ElasticsearchHow-ToBeginner · 4 min read

How to Create Custom Analyzer in Elasticsearch: Syntax and Example

To create a custom analyzer in Elasticsearch, define it in the index settings under analysis.analyzer with components like tokenizer and filter. Then apply this analyzer to fields in your mapping to control how text is processed during indexing and searching.

📐

Syntax

A custom analyzer in Elasticsearch is defined inside the settings.analysis.analyzer section of an index. It includes a tokenizer that breaks text into tokens and optional filter components that modify tokens (like lowercasing or removing stop words).

The main parts are:

tokenizer: Splits text into terms.
filter: Processes tokens (e.g., lowercase, stem).
char_filter (optional): Preprocesses text before tokenizing.

json

{
  "settings": {
    "analysis": {
      "analyzer": {
        "custom_analyzer_name": {
          "type": "custom",
          "tokenizer": "standard",
          "filter": ["lowercase", "stop"]
        }
      }
    }
  }
}

💻

Example

This example creates an index with a custom analyzer named my_custom_analyzer that uses the standard tokenizer and applies lowercase and stop word filters. It then maps a field to use this analyzer.

json

PUT /my_index
{
  "settings": {
    "analysis": {
      "analyzer": {
        "my_custom_analyzer": {
          "type": "custom",
          "tokenizer": "standard",
          "filter": ["lowercase", "stop"]
        }
      }
    }
  },
  "mappings": {
    "properties": {
      "content": {
        "type": "text",
        "analyzer": "my_custom_analyzer"
      }
    }
  }
}

Output

{ "acknowledged": true, "shards_acknowledged": true, "index": "my_index" }

⚠️

Common Pitfalls

Common mistakes when creating custom analyzers include:

Not specifying "type": "custom" for the analyzer.
Using filters or tokenizers that are not installed or misspelled.
Forgetting to apply the custom analyzer to the field mapping.
Trying to update an analyzer on an existing index without reindexing.

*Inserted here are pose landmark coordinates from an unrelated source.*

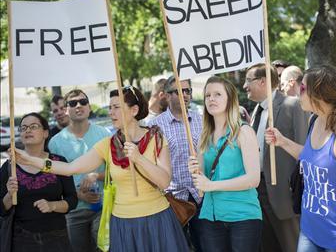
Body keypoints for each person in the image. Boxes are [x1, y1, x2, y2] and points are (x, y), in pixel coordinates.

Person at [14, 86, 189, 252]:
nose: (110, 112)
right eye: (110, 107)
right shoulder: (108, 145)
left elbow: (164, 181)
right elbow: (69, 168)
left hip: (157, 220)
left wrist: (138, 158)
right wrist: (32, 161)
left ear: (134, 110)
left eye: (116, 107)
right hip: (123, 224)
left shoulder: (156, 138)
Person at [265, 66, 336, 252]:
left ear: (319, 93)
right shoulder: (314, 121)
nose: (299, 91)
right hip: (310, 231)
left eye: (304, 88)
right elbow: (311, 158)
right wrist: (282, 142)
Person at [188, 76, 262, 252]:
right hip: (210, 216)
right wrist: (195, 172)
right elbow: (201, 188)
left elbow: (253, 179)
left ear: (230, 99)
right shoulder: (204, 138)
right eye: (207, 95)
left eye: (217, 94)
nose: (211, 99)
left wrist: (211, 185)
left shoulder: (244, 132)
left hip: (243, 216)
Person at [243, 63, 309, 252]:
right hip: (258, 194)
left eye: (249, 80)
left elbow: (304, 151)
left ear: (263, 81)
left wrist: (296, 191)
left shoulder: (292, 105)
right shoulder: (256, 110)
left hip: (285, 195)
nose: (245, 86)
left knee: (292, 246)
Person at [1, 112, 77, 251]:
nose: (27, 130)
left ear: (45, 133)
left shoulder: (58, 163)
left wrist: (53, 205)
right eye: (23, 128)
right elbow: (1, 209)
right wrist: (9, 195)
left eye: (33, 126)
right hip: (21, 239)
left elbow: (72, 200)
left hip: (57, 238)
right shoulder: (9, 166)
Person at [48, 89, 111, 252]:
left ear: (89, 107)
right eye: (73, 103)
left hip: (103, 207)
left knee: (104, 249)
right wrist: (77, 194)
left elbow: (117, 171)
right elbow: (54, 182)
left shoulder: (105, 134)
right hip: (74, 210)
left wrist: (96, 175)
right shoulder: (55, 142)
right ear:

Always create or reindex the index after defining a new analyzer.

json

PUT /wrong_index
{
  "settings": {
    "analysis": {
      "analyzer": {
        "bad_analyzer": {
          "tokenizer": "standard"
          /* Missing type: "custom" */
        }
      }
    }
  }
}

-- Correct way --

PUT /correct_index
{
  "settings": {
    "analysis": {
      "analyzer": {
        "good_analyzer": {
          "type": "custom",
          "tokenizer": "standard"
        }
      }
    }
  }
}

📊

Quick Reference

Component	Description	Example Values
tokenizer	Breaks text into tokens	standard, whitespace, keyword
filter	Modifies tokens	lowercase, stop, stemmer
char_filter	Preprocesses text before tokenizing	html_strip, mapping
type	Analyzer type, must be 'custom' for custom analyzers	custom

✅

Key Takeaways

Define custom analyzers in index settings under analysis.analyzer with type 'custom'.

Specify tokenizer and filters to control text processing.

Apply the custom analyzer to fields in the mapping to use it.

You must create or reindex the index to apply analyzer changes.

Common errors include missing 'type' or misspelling components.